Electronics source listings
· · ·

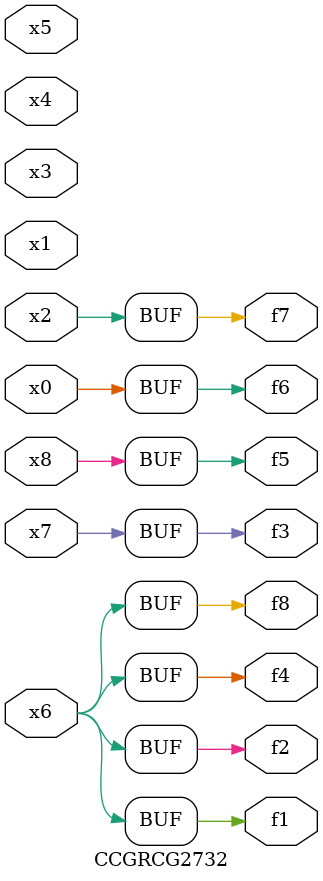
<source format=v>
module CCGRCG2732(
	input x0, x1, x2, x3, x4, x5, x6, x7, x8,
	output f1, f2, f3, f4, f5, f6, f7, f8
);
	assign f1 = x6;
	assign f2 = x6;
	assign f3 = x7;
	assign f4 = x6;
	assign f5 = x8;
	assign f6 = x0;
	assign f7 = x2;
	assign f8 = x6;
endmodule

</source>
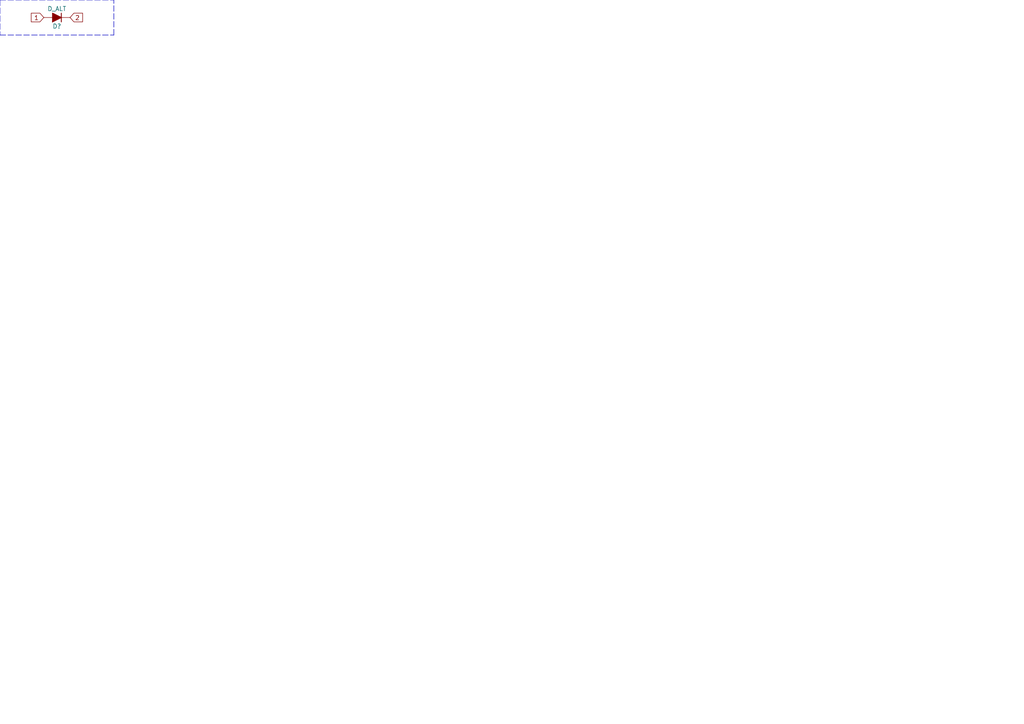
<source format=kicad_sch>
(kicad_sch (version 20201015) (generator eeschema)

  (paper "A4")

  


  (polyline (pts (xy 0 0) (xy 0 10.16))
    (stroke (width 0) (type dash) (color 0 0 0 0))
  )
  (polyline (pts (xy 0 0) (xy 33.02 0))
    (stroke (width 0) (type dash) (color 0 0 0 0))
  )
  (polyline (pts (xy 0 10.16) (xy 33.02 10.16))
    (stroke (width 0) (type dash) (color 0 0 0 0))
  )
  (polyline (pts (xy 33.02 10.16) (xy 33.02 0))
    (stroke (width 0) (type dash) (color 0 0 0 0))
  )

  (text "D D\\d+\nF .*\nV .*" (at 0 0 0)
    (effects (font (size 1.27 1.27)) (justify left bottom))
  )

  (global_label "1" (shape input) (at 12.7 5.08 180)    (property "Intersheet References" "${INTERSHEET_REFS}" (id 0) (at 7.5534 5.0006 0)
      (effects (font (size 1.27 1.27)) (justify right) hide)
    )

    (effects (font (size 1.27 1.27)) (justify right))
  )
  (global_label "2" (shape input) (at 20.32 5.08 0)    (property "Intersheet References" "${INTERSHEET_REFS}" (id 0) (at 25.4666 5.0006 0)
      (effects (font (size 1.27 1.27)) (justify left) hide)
    )

    (effects (font (size 1.27 1.27)) (justify left))
  )

  (symbol (lib_id "Device:D_ALT") (at 16.51 5.08 180) (unit 1)
    (in_bom yes) (on_board yes)
    (uuid "4b23dc1d-1cee-4e18-91f9-392beea5e7b2")
    (property "Reference" "D?" (id 0) (at 16.51 7.62 0))
    (property "Value" "D_ALT" (id 1) (at 16.51 2.54 0))
    (property "Footprint" "" (id 2) (at 16.51 5.08 0)
      (effects (font (size 1.27 1.27)) hide)
    )
    (property "Datasheet" "~" (id 3) (at 16.51 5.08 0)
      (effects (font (size 1.27 1.27)) hide)
    )
  )

  (sheet_instances
    (path "/" (page "1"))
  )

  (symbol_instances
    (path "/4b23dc1d-1cee-4e18-91f9-392beea5e7b2"
      (reference "D?") (unit 1) (value "D_ALT") (footprint "")
    )
  )
)

</source>
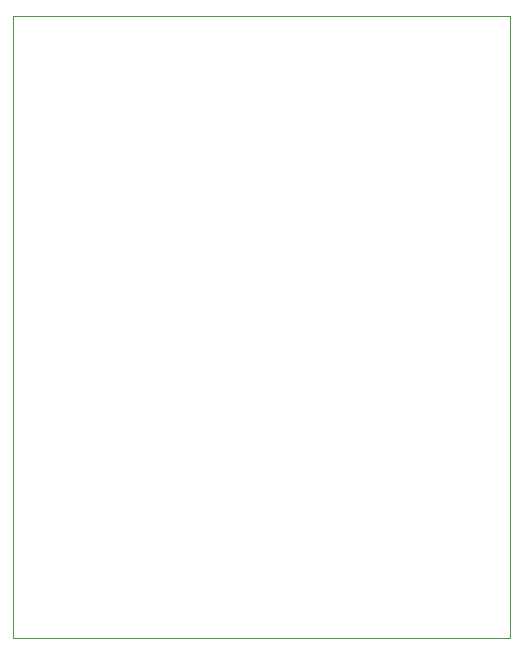
<source format=gbr>
%TF.GenerationSoftware,KiCad,Pcbnew,8.0.6*%
%TF.CreationDate,2024-12-10T11:27:28-08:00*%
%TF.ProjectId,Vanguard_new,56616e67-7561-4726-945f-6e65772e6b69,rev?*%
%TF.SameCoordinates,Original*%
%TF.FileFunction,Profile,NP*%
%FSLAX46Y46*%
G04 Gerber Fmt 4.6, Leading zero omitted, Abs format (unit mm)*
G04 Created by KiCad (PCBNEW 8.0.6) date 2024-12-10 11:27:28*
%MOMM*%
%LPD*%
G01*
G04 APERTURE LIST*
%TA.AperFunction,Profile*%
%ADD10C,0.050000*%
%TD*%
G04 APERTURE END LIST*
D10*
X92562785Y-83970551D02*
X134652785Y-83970551D01*
X134652785Y-136670551D01*
X92562785Y-136670551D01*
X92562785Y-83970551D01*
M02*

</source>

· · ·

TASK TO CARRY OUT
Starting from the records above, filter out all lines except those containing the word "polyline".

RESPONSE
  (polyline (pts (xy 0 0) (xy 0 10.16))
  (polyline (pts (xy 0 0) (xy 33.02 0))
  (polyline (pts (xy 0 10.16) (xy 33.02 10.16))
  (polyline (pts (xy 33.02 10.16) (xy 33.02 0))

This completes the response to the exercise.